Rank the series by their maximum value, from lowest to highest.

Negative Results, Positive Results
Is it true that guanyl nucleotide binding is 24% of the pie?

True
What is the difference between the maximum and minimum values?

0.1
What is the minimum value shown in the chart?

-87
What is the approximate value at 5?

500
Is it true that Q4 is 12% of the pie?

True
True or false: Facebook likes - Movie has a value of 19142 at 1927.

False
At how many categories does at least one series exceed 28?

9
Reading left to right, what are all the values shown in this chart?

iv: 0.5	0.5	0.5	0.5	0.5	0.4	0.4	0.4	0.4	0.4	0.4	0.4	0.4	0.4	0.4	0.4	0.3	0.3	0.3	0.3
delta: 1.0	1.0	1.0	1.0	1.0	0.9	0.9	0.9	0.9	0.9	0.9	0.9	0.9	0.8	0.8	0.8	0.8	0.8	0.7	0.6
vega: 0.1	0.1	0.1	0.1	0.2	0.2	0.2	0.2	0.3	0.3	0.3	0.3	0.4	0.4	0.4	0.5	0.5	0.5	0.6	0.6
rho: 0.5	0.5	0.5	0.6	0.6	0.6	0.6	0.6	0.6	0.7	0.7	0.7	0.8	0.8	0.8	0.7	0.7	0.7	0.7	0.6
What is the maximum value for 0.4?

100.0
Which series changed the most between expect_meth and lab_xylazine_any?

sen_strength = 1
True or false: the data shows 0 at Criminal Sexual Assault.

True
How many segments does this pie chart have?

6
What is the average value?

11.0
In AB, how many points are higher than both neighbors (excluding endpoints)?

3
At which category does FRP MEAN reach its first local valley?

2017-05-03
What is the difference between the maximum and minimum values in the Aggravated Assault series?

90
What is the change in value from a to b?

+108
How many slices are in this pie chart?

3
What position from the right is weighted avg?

= = = =

▸ What is needed: Find every line in the items above that contains the word "chart" and copy each one out in full.

▸ Response:
What is the minimum value shown in the chart?
Reading left to right, what are all the values shown in this chart?
How many segments does this pie chart have?
How many slices are in this pie chart?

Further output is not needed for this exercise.